§ Text for analysis:
────────────────────────────────────────

Canadian blues/roots singer-songwriter

Dione Taylor is a Canadian blues, roots, soul and jazz singer/songwriter, born and raised in Regina, Saskatchewan. Dione calls her music the “Prairie Blues”, which is a mixture of Roots, Blues, Gospel and Americana. She is influenced by vocalists such as Aretha Franklin, Sister Rosetta Tharpe, Son House and Sarah Vaughan. She released her first album, Open Your Eyes, in 2004, and it was nominated for Vocal Jazz Album of the Year at the Juno Awards of 2005.

== Biography ==
Dione Taylor is a pastor's daughter, born and raised in a family she describes as “really connected to the gift of song." She began playing the organ at age 4, and at age 10 became musical director and organist at The Shiloh Assembly Church (Apostolic) in Regina. Taylor received two Voice Scholarships upon high school graduation.

────────────────────────────────────────

§ Records:
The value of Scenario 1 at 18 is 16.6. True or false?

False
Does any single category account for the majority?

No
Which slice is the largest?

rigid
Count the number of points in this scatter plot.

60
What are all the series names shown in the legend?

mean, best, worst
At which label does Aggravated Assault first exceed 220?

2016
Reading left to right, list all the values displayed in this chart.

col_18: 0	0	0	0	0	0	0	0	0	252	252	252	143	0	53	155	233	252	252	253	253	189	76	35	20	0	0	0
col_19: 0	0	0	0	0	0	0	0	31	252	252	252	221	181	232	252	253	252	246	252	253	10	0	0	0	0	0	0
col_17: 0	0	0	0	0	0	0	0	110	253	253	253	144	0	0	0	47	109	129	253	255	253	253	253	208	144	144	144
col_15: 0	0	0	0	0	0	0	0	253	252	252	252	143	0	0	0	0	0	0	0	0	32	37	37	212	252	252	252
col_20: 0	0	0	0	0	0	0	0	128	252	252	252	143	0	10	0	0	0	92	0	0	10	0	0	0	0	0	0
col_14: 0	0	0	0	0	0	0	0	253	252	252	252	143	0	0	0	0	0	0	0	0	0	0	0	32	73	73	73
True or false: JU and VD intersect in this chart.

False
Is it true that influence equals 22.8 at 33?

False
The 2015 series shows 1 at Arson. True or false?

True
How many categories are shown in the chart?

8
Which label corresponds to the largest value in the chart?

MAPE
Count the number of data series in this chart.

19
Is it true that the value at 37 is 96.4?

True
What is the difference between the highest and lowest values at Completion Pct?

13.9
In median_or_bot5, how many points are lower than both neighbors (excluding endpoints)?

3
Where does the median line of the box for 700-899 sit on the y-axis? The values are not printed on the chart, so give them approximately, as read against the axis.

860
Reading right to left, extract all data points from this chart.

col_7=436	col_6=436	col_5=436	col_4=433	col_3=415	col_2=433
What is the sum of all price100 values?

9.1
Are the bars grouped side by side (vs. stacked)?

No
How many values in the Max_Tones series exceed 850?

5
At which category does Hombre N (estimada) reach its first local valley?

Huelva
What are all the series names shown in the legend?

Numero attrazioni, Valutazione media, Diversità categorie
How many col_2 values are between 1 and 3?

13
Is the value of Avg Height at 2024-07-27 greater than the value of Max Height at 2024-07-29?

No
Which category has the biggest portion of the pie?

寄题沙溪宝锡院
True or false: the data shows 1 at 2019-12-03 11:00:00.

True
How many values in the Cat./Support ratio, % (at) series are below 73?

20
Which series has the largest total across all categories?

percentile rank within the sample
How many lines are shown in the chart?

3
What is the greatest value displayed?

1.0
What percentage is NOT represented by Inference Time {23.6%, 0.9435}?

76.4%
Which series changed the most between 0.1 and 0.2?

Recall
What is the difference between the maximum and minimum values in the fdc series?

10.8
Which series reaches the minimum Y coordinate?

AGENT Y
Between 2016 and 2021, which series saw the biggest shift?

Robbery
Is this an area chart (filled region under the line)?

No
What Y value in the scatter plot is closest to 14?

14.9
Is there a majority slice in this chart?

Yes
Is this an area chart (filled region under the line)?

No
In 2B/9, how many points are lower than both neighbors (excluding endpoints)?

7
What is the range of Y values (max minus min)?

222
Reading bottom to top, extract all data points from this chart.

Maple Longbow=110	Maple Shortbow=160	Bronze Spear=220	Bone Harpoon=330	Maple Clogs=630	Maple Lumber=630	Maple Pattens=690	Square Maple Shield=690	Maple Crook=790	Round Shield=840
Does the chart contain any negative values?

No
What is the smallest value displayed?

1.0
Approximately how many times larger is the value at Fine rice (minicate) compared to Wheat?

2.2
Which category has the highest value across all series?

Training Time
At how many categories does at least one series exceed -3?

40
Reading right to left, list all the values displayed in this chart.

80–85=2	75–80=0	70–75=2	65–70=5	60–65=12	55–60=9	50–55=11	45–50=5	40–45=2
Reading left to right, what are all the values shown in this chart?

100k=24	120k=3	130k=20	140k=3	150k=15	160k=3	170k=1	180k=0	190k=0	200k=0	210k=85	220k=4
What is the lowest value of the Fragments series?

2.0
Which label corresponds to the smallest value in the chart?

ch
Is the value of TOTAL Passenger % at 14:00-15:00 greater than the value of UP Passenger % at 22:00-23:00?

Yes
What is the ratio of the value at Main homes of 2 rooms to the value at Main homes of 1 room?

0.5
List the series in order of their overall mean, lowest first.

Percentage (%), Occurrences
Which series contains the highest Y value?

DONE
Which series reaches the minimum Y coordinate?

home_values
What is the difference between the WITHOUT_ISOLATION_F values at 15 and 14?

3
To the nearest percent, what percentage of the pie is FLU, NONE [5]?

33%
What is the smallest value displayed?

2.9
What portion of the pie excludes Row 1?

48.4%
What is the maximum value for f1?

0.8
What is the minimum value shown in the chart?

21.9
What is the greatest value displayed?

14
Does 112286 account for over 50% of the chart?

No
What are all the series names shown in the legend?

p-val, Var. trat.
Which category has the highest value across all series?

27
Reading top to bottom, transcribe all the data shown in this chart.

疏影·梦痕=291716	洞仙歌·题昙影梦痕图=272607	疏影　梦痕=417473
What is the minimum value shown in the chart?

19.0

────────────────────────────────────────

Continue the biography of singer Dione Taylor from the end of its last sentence.

§ Response area:
Dione attended the University of Regina, where she majored in Voice (Classical and Opera). She then enrolled in the jazz program at the Humber College of Applied Arts and Technology, where she received the college's Thomas Kehoe Memorial Award for Outstanding Vocal Performance, graduating with honors from the program in 2003. While completing those studies, she entered the “Jazz and the New Generation” program, an international competition for jazz students, and was selected as of one of six students to participate. Led by Dr. Billy Taylor, the program was sponsored by The Kennedy Center in Washington D.C.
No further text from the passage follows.